▶ ASSIGNMENT
Continue the blog post about the Minutemen and the documentary "We Jam Econo," starting right after its last sentence.

▶ READING PASSAGE
____________

The New England Journal of My Ass

Monday, August 28, 2006

"We Jam Econo"--Required Viewing for Minutemen 101

What's harshing my mellow right now is how there's an anti-immigration group out there called The Minutemen. Why did they have to name themselves after my favorite band? Couldn't they pick another band? How about The Avenged Sevenfold Federation of Aryans? The Art Brutes? The Breaking Benjamin Militia? The Good Charlotte Beaner Hater Project? No, in an ironic twist of an ironic twist (seeing how the very name of the Minutemen band was named, in part, after a right-wing militia in the 60's), these clowns name themselves after the greatest punk rock band ever. The Minutemen are one of the only bands whose t-shirt I used to proudly wear; now, I worry about it getting misconstrued by those unfamiliar with the band.)

However, the other part of what the very name "Minutemen" means is what I love about this band.

When I saw "We Jam Econo," the Minutmen documentary in the theatre, I was annoyed with what I thought was excessive reliance on the Minutemen's contemporaries stating the obvious. In essence: "The Minutemen were really great musicians. "Double Nickels on the Dime" is a great record."

Thanks, Henry, Jello, Milo, and Ian et al. Couldn't've sussed that one out on my own. But...the 2nd time I saw it, I grew to like those parts just as much as the rest of it, if only because there's so much love for these guys in a way you don't see for too many punk bands from the 70's and 80's. Sure, plenty of bands from that era still sell t-shirts at Hot Topic, but there's a kind've religous fervor with San Pedro's Finest, a kind of reverence you only see in diehard Who fans. Approrpriate, because both bands have a total belief in the power of what they were doing, the idea that music has a power able to transcend our realities.

As Mike Watt explained in "We Jam Econo," the second component to the name was defining "minute" not as "60 seconds," but as "small." As in: mi-NUTE.

This documentary is a history lesson of how things used to be for your average unattractive schlep w/ a penchant for playing music (i.e. you, me, and everyone we know). That stage we take for granted used to be so far away and inaccessible except for a few stars. The best you could hope for was to learn some covers and play those on otherwise dead nights in some shitty bar.

Punk changed that, of course, and now, I worry that indie-rock is changing it back, with its over-reliance on glossy showbiz mechanisms.

"I never could get quite get into The Minutemen." So many times, I've heard that from garridge punk friends who should know better. Musicians, even. In fact, outside of my old Florida buddies, I can't think of anybody who's really into the Minutemen. Why is that? Is the music that inaccessible to the average stoopid punk weaned at the teat on nothing but odes to gluesniffing and girl troubles? Surely, it's not too stained from the excesses of 90's whiteboy funk (please don't lump the Minutemen w/ the Spin Doctors...) Does everything have to have a Marky Ramone beat behind it? Pardon the cliche, but I had a friend back in FLA who called The Minutemen a "thinking man's punk band," and maybe that's part of the problem. Maybe "thinking man's punk band" is a contradiction in terms for some, or the very act of using your brain gets you into some murky, pretentious, and unentertaining waters, waters you can't party down to on the weekend when you're at the rock club trying to get laid, unless songs about the colonial oppression of Central America light your crackpipe.

____________

▶ ENTRIES SHOWN
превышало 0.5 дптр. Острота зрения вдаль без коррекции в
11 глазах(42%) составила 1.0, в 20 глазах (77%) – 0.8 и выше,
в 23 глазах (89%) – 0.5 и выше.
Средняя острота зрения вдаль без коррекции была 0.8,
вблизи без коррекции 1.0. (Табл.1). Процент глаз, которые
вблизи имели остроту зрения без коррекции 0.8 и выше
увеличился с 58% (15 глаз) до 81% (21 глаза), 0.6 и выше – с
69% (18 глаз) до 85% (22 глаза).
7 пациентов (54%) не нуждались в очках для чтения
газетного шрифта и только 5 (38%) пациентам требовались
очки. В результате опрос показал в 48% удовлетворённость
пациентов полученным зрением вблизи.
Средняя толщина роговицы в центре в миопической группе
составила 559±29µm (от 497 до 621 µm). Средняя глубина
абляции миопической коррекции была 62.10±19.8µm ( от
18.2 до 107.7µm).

____________

▶ EXPECTED OUTPUT
Well, "We Jam Econo" is for those who never quite "got" The Minutemen. This band is important, and their story needs to be told, because, like "History Lesson Part II" sez, "Our band could be your life."

Indeed, it is our life, because we're all mi-NUTE men, toiling in obscurity, putting in the long hours and maybe lucking out with a promotion, but it's a promotion on our terms, I hope. By being small, it means just doing your job as best as you can, without all the phony-baloney showbiz schtick (and that's what "Double Nickels on the Dime Means"), just "small" guys telling their stories. (That's something Watt and boon mention time and time again: We're just trying to tell our story.) No booj. No mersh. No egos. Pull your weight. Put the time and energy into the music, put your heart and soul in the music, leave the showbiz to the latest skinny-tied average mersh abomination. Just shut the fuck up and do your job. Like you, I sometimes need that reminder.

In 1994, I saw fIREHOSE at this hardrock Orlando dump called The Station. Watt came up to me and talked at (me too quiet to make that a "talk to") me for a few minutes and I actually got some words in over feeling intimidated and "starstruck" by the whole thing. A bunch of hair metal dudes were walking into the show. "They think they're gonna see Firehouse," Watt said. (They were a very bad, beyond hope even through 21st century pomo kitsch, hair metal band...in case you kids were wondering.) I laughed. "But that's cool," Watt continued with the spiel. "It's like the Germs, see, "What we do is secret! Secret!"

At the time, he was about 2-3 years older than I am now, playing in clubs on tour that are almost as shitty as The Station. I don't know how much longer I will want to play in a band. Maybe 20 years. Maybe 2 months. But, to even have that option now, I owe that much to Watt. There really are no rules anymore. If you go to the Empty Bottle on any given night, you're gonna see so many different types of bands and so many different types of people from all over the place making the music--some you will like and some you will loathe--but they all have their origin in this idea...of small men, bravely stepping up onstage...having questionable talent and nothing much at all going for them except some ideas and the desire to express them. Yeah, some of it is showbiz (increasingly moreso as the irony we thought we killed continues to fuck everything up), but most of it ain't, and even if I dislike some of it, it's better than a monolithic sameness and a rock star elite.

Nowadays, I miss the Minutemen for the same reason I miss Bill Hicks. The Enemies have not been this clear and this obvious since the sixties. The forces of good versus evil have not been this clearcut since the 60's, and what the fuck is going on with music? It's pretty ugly out there right now, and everybody's just pretending it's all okay, aside from a few personal hangups that'll get better when puberty (or, more in keeping with these days, our 20's and 30's) is outgrown.

I don't want retread nostalgia horseshit. I want stories and expression, challenge and ideas, a documentation of what you're really thinking. (Maybe that's why I like double albums so much. If you're going to release that much music, there comes a point where you really have to let go of your inner critic and just say whatever it is you're wanting to say.) The Minutemen gave me all that, and fortunately, I was young enough for it to make a profound impression. I like dum-dum music as much as the next guy, but that ain't all I wanna hear, especially if you're not a dummy.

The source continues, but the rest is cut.